_Listed entries_:
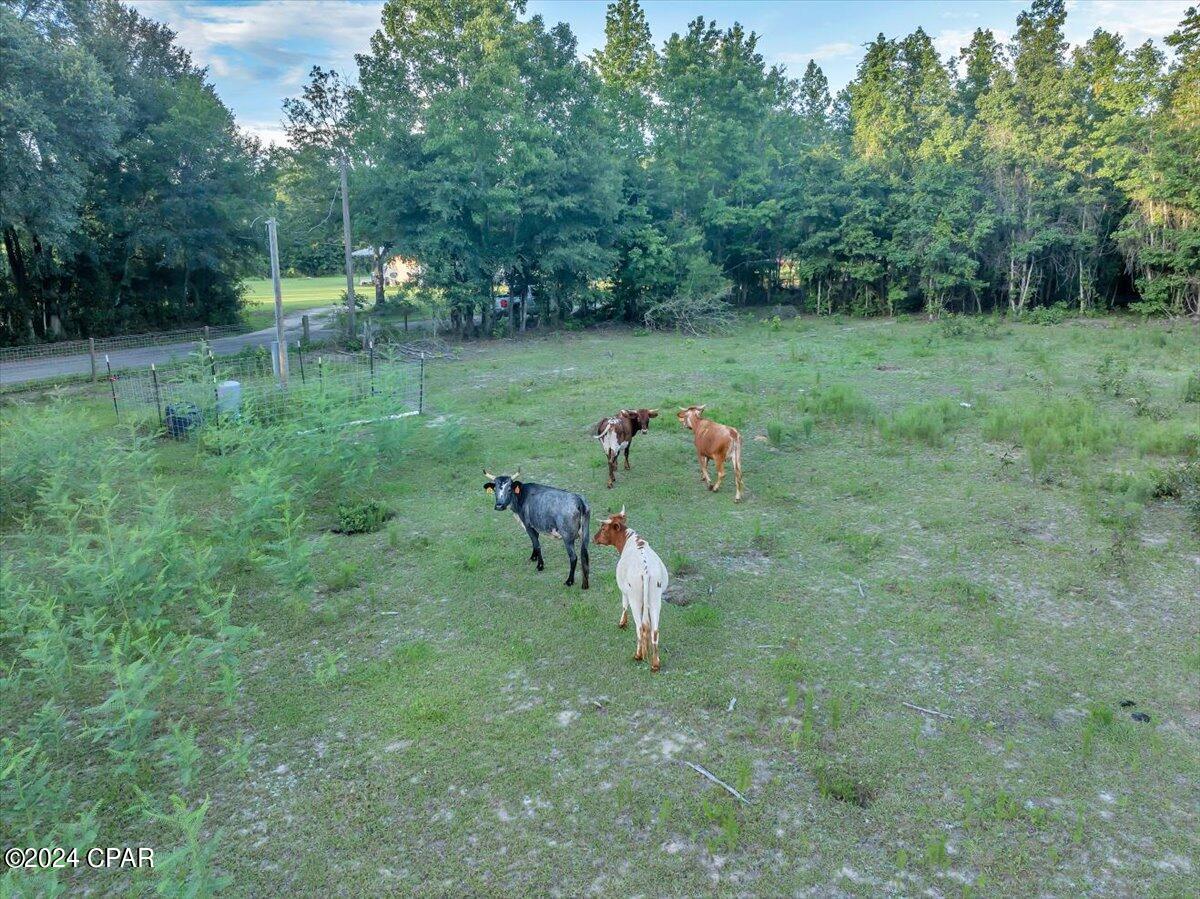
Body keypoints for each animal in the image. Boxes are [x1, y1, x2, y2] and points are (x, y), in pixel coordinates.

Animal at [595, 504, 672, 672]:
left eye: (603, 528)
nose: (594, 538)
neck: (629, 540)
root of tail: (646, 571)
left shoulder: (624, 590)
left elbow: (623, 606)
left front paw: (622, 623)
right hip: (655, 599)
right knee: (654, 630)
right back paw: (655, 663)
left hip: (635, 598)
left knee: (640, 627)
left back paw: (638, 655)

_Task to carry out_: What you return should consist solely of the lines from the one containing "neck: (629, 540)" through the end of the entries above, reproduced exactly.

_Completed exercise_:
neck: (629, 540)
root of tail: (646, 571)
left shoulder: (624, 590)
left elbow: (623, 606)
left front paw: (622, 623)
right hip: (655, 599)
right knee: (654, 630)
right back paw: (655, 663)
left hip: (635, 598)
left knee: (640, 627)
left back paw: (638, 655)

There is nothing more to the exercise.